Abstract

PURPOSE: We tried to find out whether the nadir PSA level after hormone therapy affected the progression into hormone-refractory prostate cancer (HRPC).
MATERIALS AND METHODS
We reviewed the progressive status and the survival of the 177 patients with stage C or D prostate cancer who had received hormone therapies. The relative efficacy of the nadir PSA level for predicting the progression into HRPC was evaluated by the receiver operating characteristic (ROC) analysis.
RESULTS
85.4% of patients responded to the treatment and 78% of responders progressed into HRPC. Median time to nadir PSA level after hormone therapy and to HRPC were 8.1 and 24.0 months, respectively. The nadir PSA levels were under 0.2ng/ml in 31%, 0.2-1.0ng/ml in 23%, 1.1-10ng/ml in 42%, and over 10ng/ml in 5% of the responders (n=151). As the nadir PSA levels were lower, pretreatment PSA levels, Gleason score and the number of cases progressing into HRPC were significantly lower (p<0.05). In addition, the nadir PSA level was inversely correlated with the interval to the establishment of HRPC (r= 0.465, p<0.05). By univariate analysis, the bone metastasis, the nadir PSA level, PSA level at six months after treatment and pretreatment PSA level were associated with the progression into HRPC. Only the nadir PSA level was an independent factor by multivariate analysis. ROC analysis disclosed an accuracy of 86.2% for the nadir PSA level to predict the progression into HRPC after two years.
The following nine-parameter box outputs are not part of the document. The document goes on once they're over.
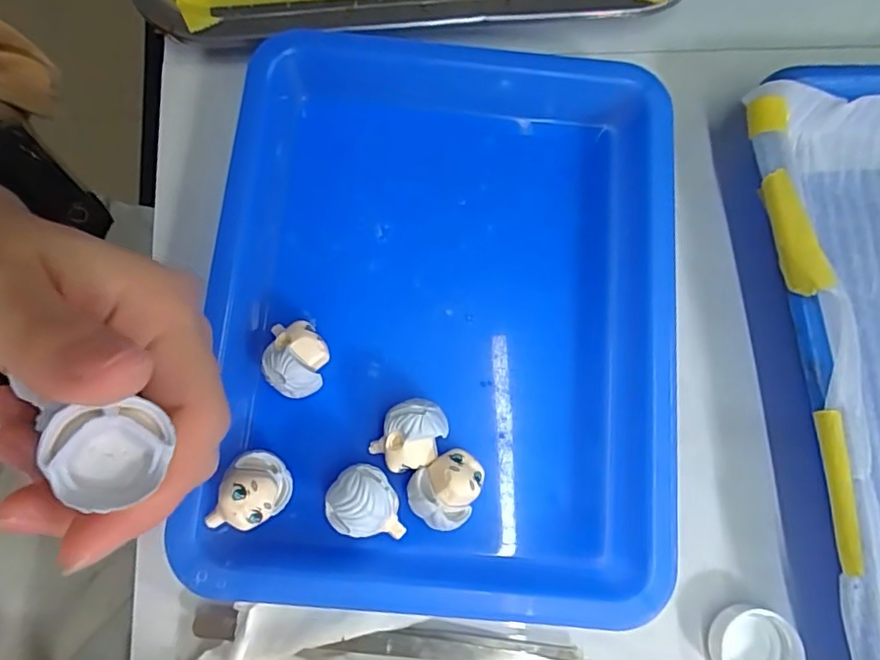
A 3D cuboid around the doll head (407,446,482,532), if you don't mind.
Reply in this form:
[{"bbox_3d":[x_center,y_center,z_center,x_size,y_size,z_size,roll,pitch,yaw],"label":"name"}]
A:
[{"bbox_3d":[0.003,0.059,0.203,0.028,0.023,0.024,-30,79,-7],"label":"doll head"}]

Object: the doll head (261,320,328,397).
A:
[{"bbox_3d":[-0.053,0.012,0.210,0.021,0.024,0.028,13,77,2],"label":"doll head"}]

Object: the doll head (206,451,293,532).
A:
[{"bbox_3d":[-0.066,0.058,0.198,0.021,0.028,0.028,20,77,4],"label":"doll head"}]

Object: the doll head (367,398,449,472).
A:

By setting the lower limit of the nadir PSA level to 1.1ng/ml, the sensitivity was 80.3% and the specificity was 83.8%, being most adequate.
CONCLUSIONS
The nadir PSA level after hormone therapy may be the most important factor that can predict the progression into HRPC. Also, in consideration of sensitivity and specificity, it would be adequate to set the lower limit of the nadir PSA level to 1.1ng/ml.